Electromyography is a valuable aid in the diagnosis of SMS and is characterized by the state of continuous motor unit activity of normal configuration even at rest in
involved muscles, with normal action potentials. Abolition of the spasms as well as EMG abnormalities by anesthesia, motor nerve block or myoneural block is another consistent feature in these cases. Muscle biopsies were essentially normal or showed nonspecific changes in reported cases.
Use of diazepam in SMS with immediate functional improvement and electromyographic silence was described in three cases of
a series(6). A similar response has been noted by others(5). The present case showed near complete recovery within a day though EMG
abnormalities in some muscles persisted for some time. Other measures, e.g., baclofen,
sodium valporate, plasmapheresis and immunosupression
have only been partially successful(7,8).
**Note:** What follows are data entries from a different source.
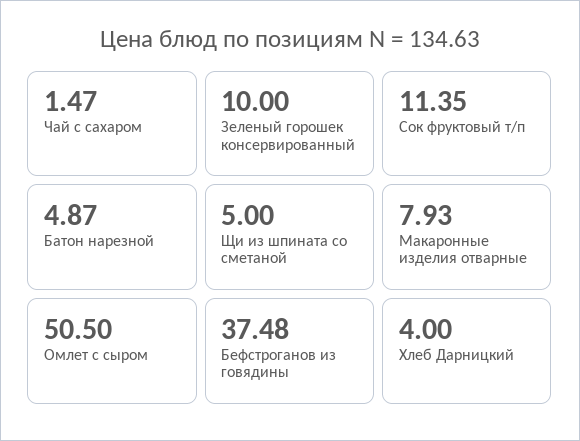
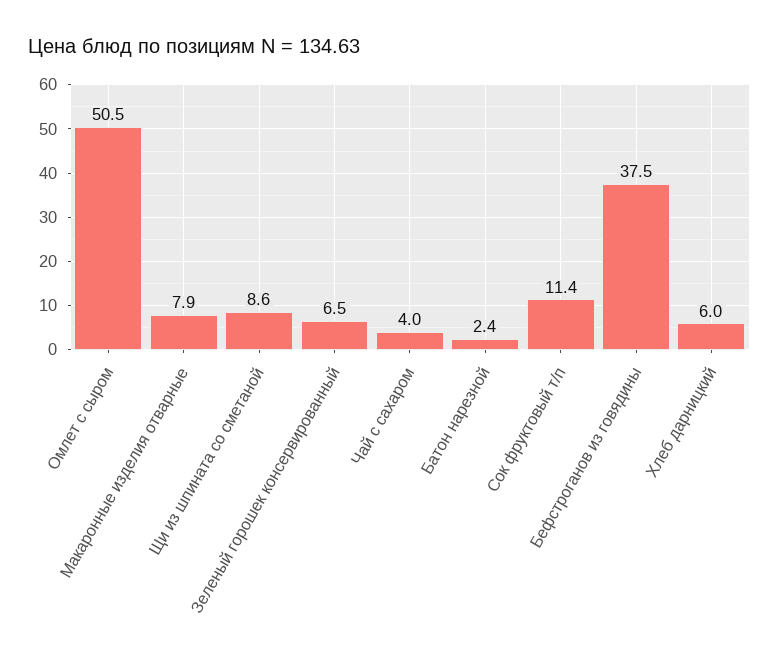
  {
-   "Чай с сахаром": 1.47,
+   "Чай с сахаром": 4,
-   "Зеленый горошек консервированный": 10,
+   "Зеленый горошек консервированный": 6.5,
    "Сок фруктовый т/п": 11.35,
-   "Батон нарезной": 4.87,
+   "Батон нарезной": 2.4,
-   "Щи из шпината со сметаной": 5,
+   "Щи из шпината со сметаной": 8.6,
    "Макаронные изделия отварные": 7.93,
    "Омлет с сыром": 50.5,
    "Бефстроганов из говядины": 37.48,
-   "Хлеб Дарницкий": 4
+   "Хлеб Дарницкий": 6
  }

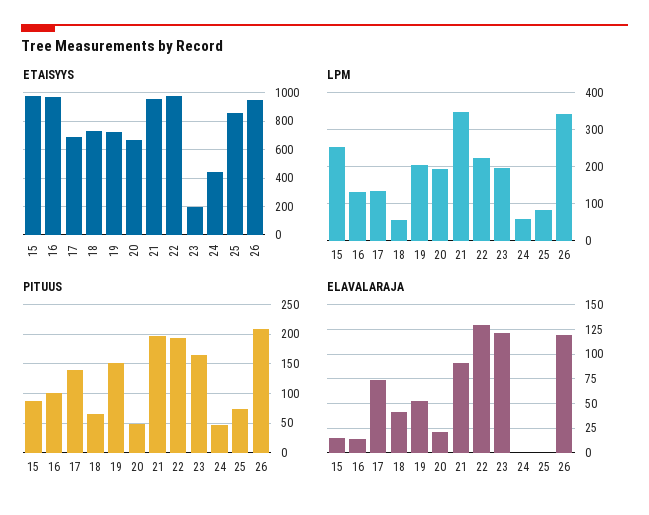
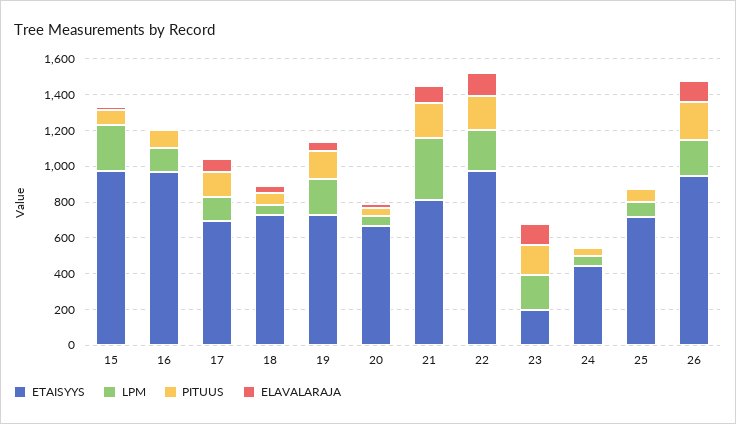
  {
    "ETAISYYS": {
      "15": 1000,
      "16": 950,
      "17": 700,
      "18": 750,
      "19": 750,
      "20": 650,
-     "21": 950,
+     "21": 800,
      "22": 1000,
      "23": 200,
      "24": 450,
-     "25": 850,
+     "25": 700,
      "26": 950
    },
    "LPM": {
      "15": 260,
      "16": 140,
      "17": 140,
      "18": 60,
      "19": 200,
-     "20": 200,
+     "20": 50,
      "21": 340,
      "22": 220,
      "23": 200,
      "24": 60,
      "25": 80,
-     "26": 340
+     "26": 200
    },
    "PITUUS": {
      "15": 75,
      "16": 100,
      "17": 150,
      "18": 75,
      "19": 150,
      "20": 50,
      "21": 200,
      "22": 200,
      "23": 175,
      "24": 50,
      "25": 75,
      "26": 200
    },
    "ELAVALARAJA": {
      "15": 25,
      "16": 25,
      "17": 75,
      "18": 50,
      "19": 50,
      "20": 25,
      "21": 100,
      "22": 125,
      "23": 125,
      "24": 0,
      "25": 0,
      "26": 125
    }
  }

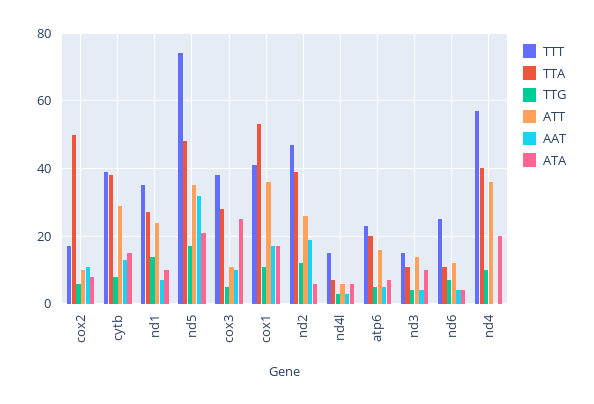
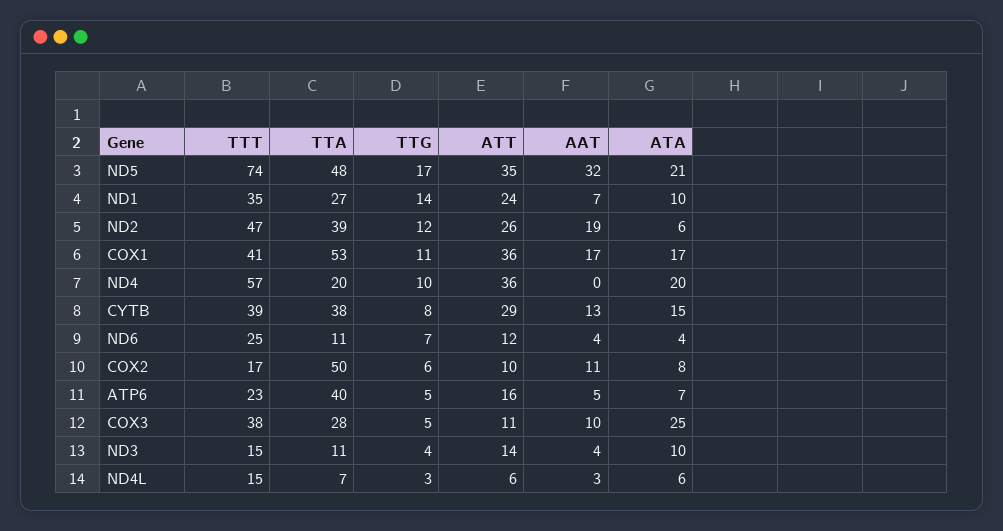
  {
    "TTT": {
      "cox2": 17,
      "cytb": 39,
      "nd1": 35,
      "nd5": 74,
      "cox3": 38,
      "cox1": 41,
      "nd2": 47,
      "nd4l": 15,
      "atp6": 23,
      "nd3": 15,
      "nd6": 25,
      "nd4": 57
    },
    "TTA": {
      "cox2": 50,
      "cytb": 38,
      "nd1": 27,
      "nd5": 48,
      "cox3": 28,
      "cox1": 53,
      "nd2": 39,
      "nd4l": 7,
-     "atp6": 20,
+     "atp6": 40,
      "nd3": 11,
      "nd6": 11,
-     "nd4": 40
+     "nd4": 20
    },
    "TTG": {
      "cox2": 6,
      "cytb": 8,
      "nd1": 14,
      "nd5": 17,
      "cox3": 5,
      "cox1": 11,
      "nd2": 12,
      "nd4l": 3,
      "atp6": 5,
      "nd3": 4,
      "nd6": 7,
      "nd4": 10
    },
    "ATT": {
      "cox2": 10,
      "cytb": 29,
      "nd1": 24,
      "nd5": 35,
      "cox3": 11,
      "cox1": 36,
      "nd2": 26,
      "nd4l": 6,
      "atp6": 16,
      "nd3": 14,
      "nd6": 12,
      "nd4": 36
    },
    "AAT": {
      "cox2": 11,
      "cytb": 13,
      "nd1": 7,
      "nd5": 32,
      "cox3": 10,
      "cox1": 17,
      "nd2": 19,
      "nd4l": 3,
      "atp6": 5,
      "nd3": 4,
      "nd6": 4,
      "nd4": 0
    },
    "ATA": {
      "cox2": 8,
      "cytb": 15,
      "nd1": 10,
      "nd5": 21,
      "cox3": 25,
      "cox1": 17,
      "nd2": 6,
      "nd4l": 6,
      "atp6": 7,
      "nd3": 10,
      "nd6": 4,
      "nd4": 20
    }
  }

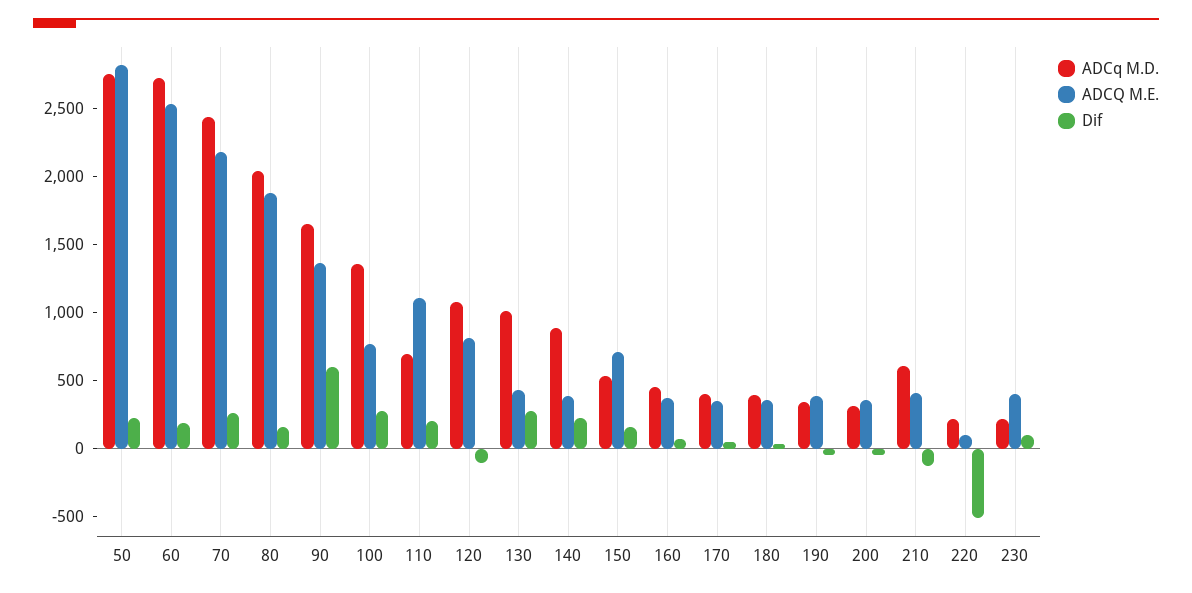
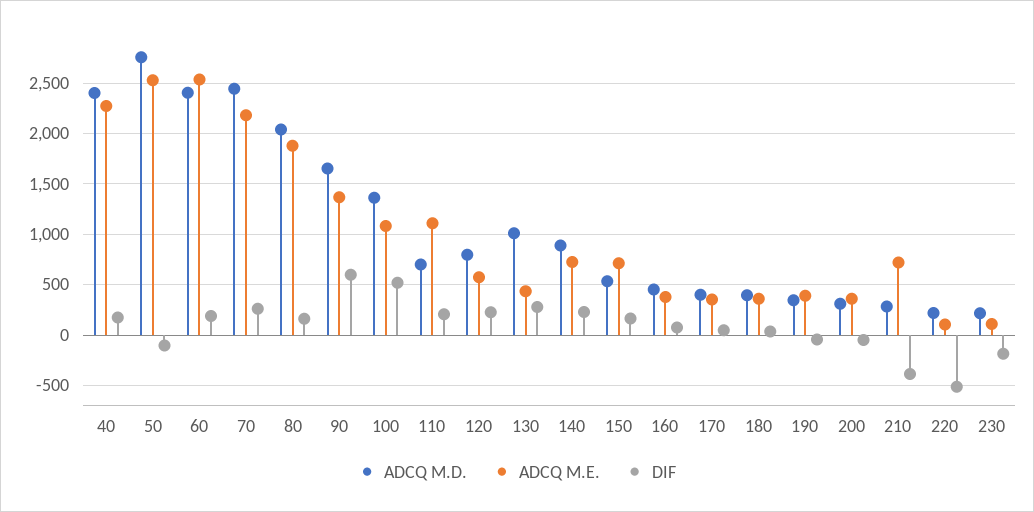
  {
    "ADCq M.D.": {
      "50": 2800,
-     "60": 2700,
+     "60": 2400,
      "70": 2400,
      "80": 2000,
      "90": 1700,
      "100": 1400,
      "110": 700,
-     "120": 1100,
+     "120": 800,
      "130": 1000,
      "140": 900,
      "150": 500,
      "160": 500,
      "170": 400,
      "180": 400,
      "190": 300,
      "200": 300,
-     "210": 600,
+     "210": 300,
      "220": 200,
-     "230": 200
+     "230": 200,
+     "40": 2400
    },
    "ADCQ M.E.": {
-     "50": 2800,
+     "50": 2500,
      "60": 2500,
      "70": 2200,
      "80": 1900,
      "90": 1400,
-     "100": 800,
+     "100": 1100,
      "110": 1100,
-     "120": 800,
+     "120": 600,
      "130": 400,
-     "140": 400,
+     "140": 700,
      "150": 700,
      "160": 400,
      "170": 400,
      "180": 400,
      "190": 400,
      "200": 400,
-     "210": 400,
+     "210": 700,
      "220": 100,
-     "230": 400
+     "230": 100,
+     "40": 2300
    },
    "Dif": {
-     "50": 200,
+     "50": -100,
      "60": 200,
      "70": 300,
      "80": 200,
      "90": 600,
-     "100": 300,
+     "100": 500,
      "110": 200,
-     "120": -100,
+     "120": 200,
      "130": 300,
      "140": 200,
      "150": 200,
      "160": 100,
      "170": 0,
      "180": 0,
      "190": 0,
      "200": 0,
-     "210": -100,
+     "210": -400,
      "220": -500,
-     "230": 100
+     "230": -200,
+     "40": 200
    }
  }

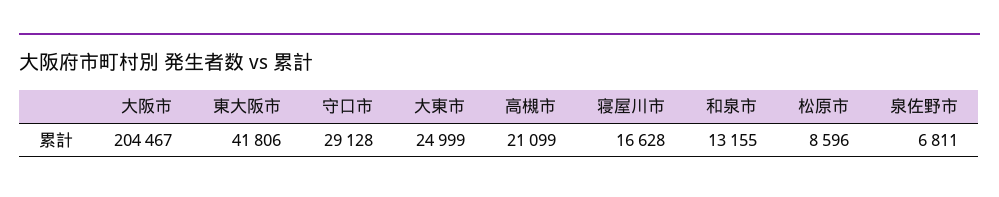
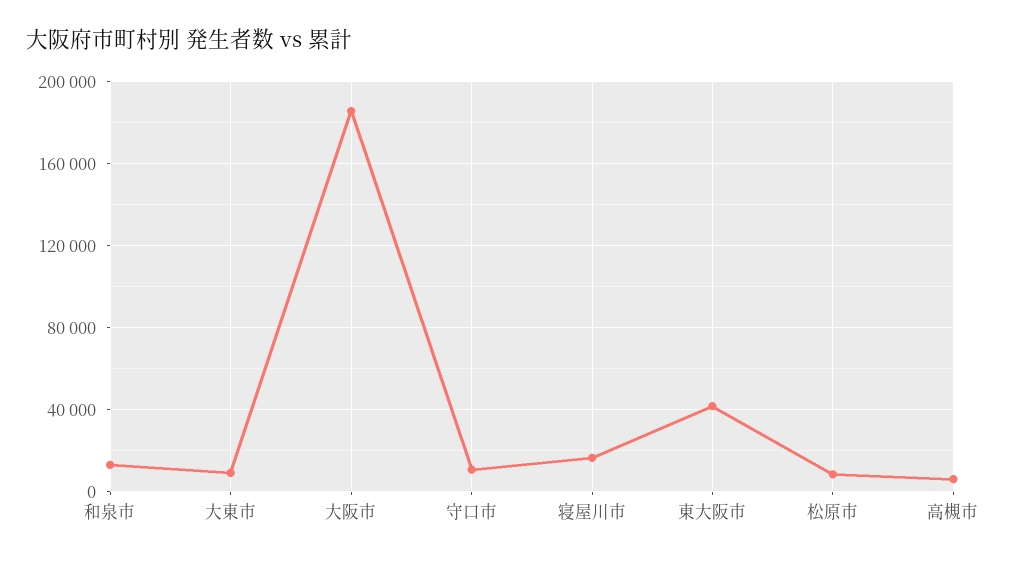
  {
-   "大阪市": 204467,
+   "大阪市": 185000,
    "東大阪市": 41806,
-   "守口市": 29128,
+   "守口市": 10000,
-   "大東市": 24999,
+   "大東市": 10000,
-   "高槻市": 21099,
+   "高槻市": 5000,
    "寝屋川市": 16628,
    "和泉市": 13155,
-   "松原市": 8596,
+   "松原市": 8596
-   "泉佐野市": 6811
  }

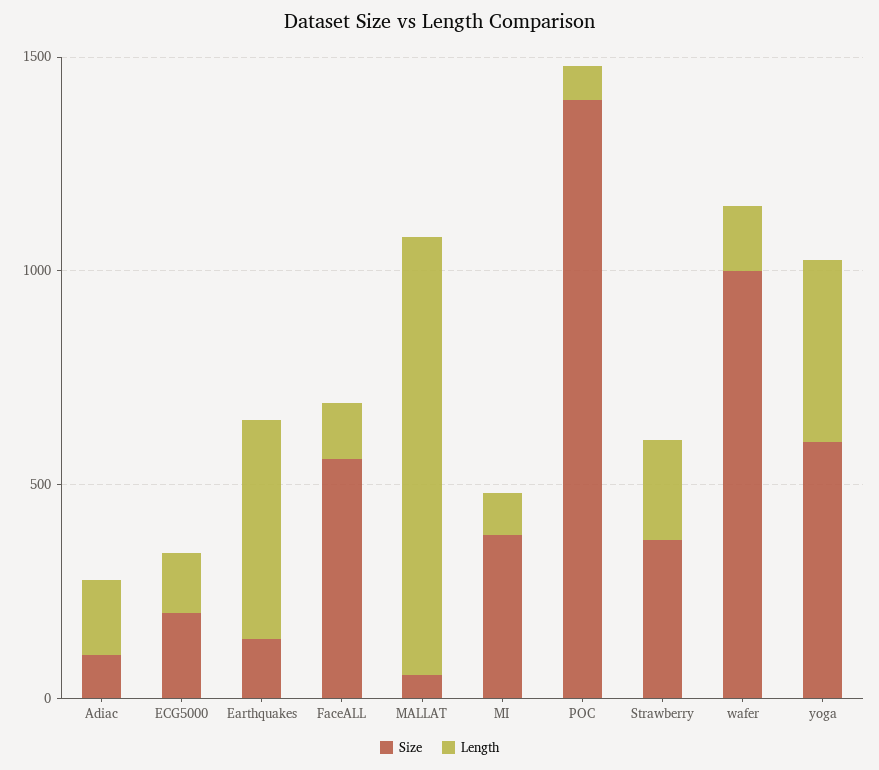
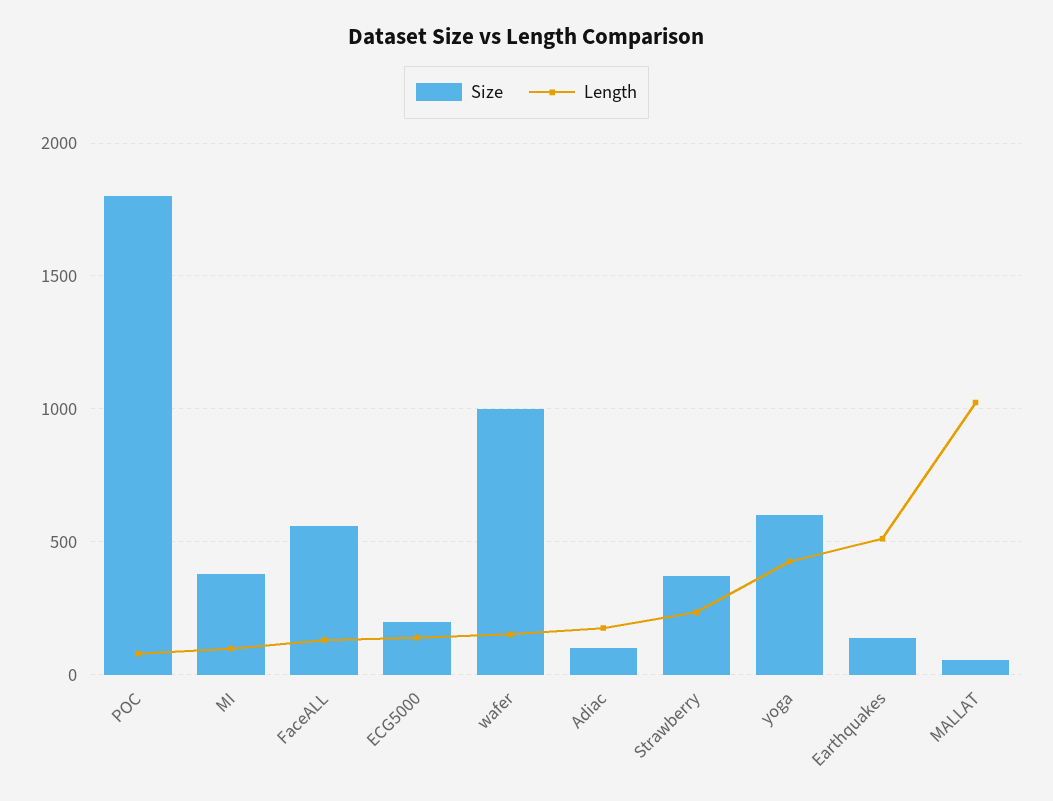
  {
    "Size": {
      "Adiac": 100,
      "ECG5000": 200,
      "Earthquakes": 150,
      "FaceALL": 550,
      "MALLAT": 50,
      "MI": 400,
-     "POC": 1400,
+     "POC": 1800,
      "Strawberry": 350,
      "wafer": 1000,
      "yoga": 600
    },
    "Length": {
      "Adiac": 200,
      "ECG5000": 150,
      "Earthquakes": 500,
      "FaceALL": 150,
      "MALLAT": 1000,
      "MI": 100,
      "POC": 100,
      "Strawberry": 250,
      "wafer": 150,
      "yoga": 450
    }
  }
The etiopathogenesis of SMS is not well established. Probably this illness represents persistent-neuron bombardment of the muscle due to dysequilibrium between GABA neural system with net inhibitory effects and a cholinergic neuronal system with net excitatory effect on neurons(8).
SMS in children has been rarely reported(8). However, in some cases with autosomal dominant inheritance, stiffness may be present at birth with apneic spells and exaggerated startle response. In them stiffness resolves gradually by three years of age, but may recur in late adolescence or early adult life in response to startle, cold
exposure or pregnancy.
SMS is to be differentiated from atypical tetanus, hysterical cramps, extrapyramidal lesions and cord compression on the basis of typical history, EMG abnormalities and response to diazepam. Issac syndrome, a dominantly inherited disorder of continuous motor activity, is the nearest differential diagnosis. However in Issac syndrome, continuous motor activity and muscle
spasms persist during the sleep, unlike in SMS. In addition, these patients also have frequent fasiculations and myokimias. Even with careful neurophysiological
studies, distinction between these two conditions sometimes may be very difficult(4).
Acknowledgment
The authors wish to thank our Dean, Dr. K.D. Nihalani for granting the permission to publish this case report.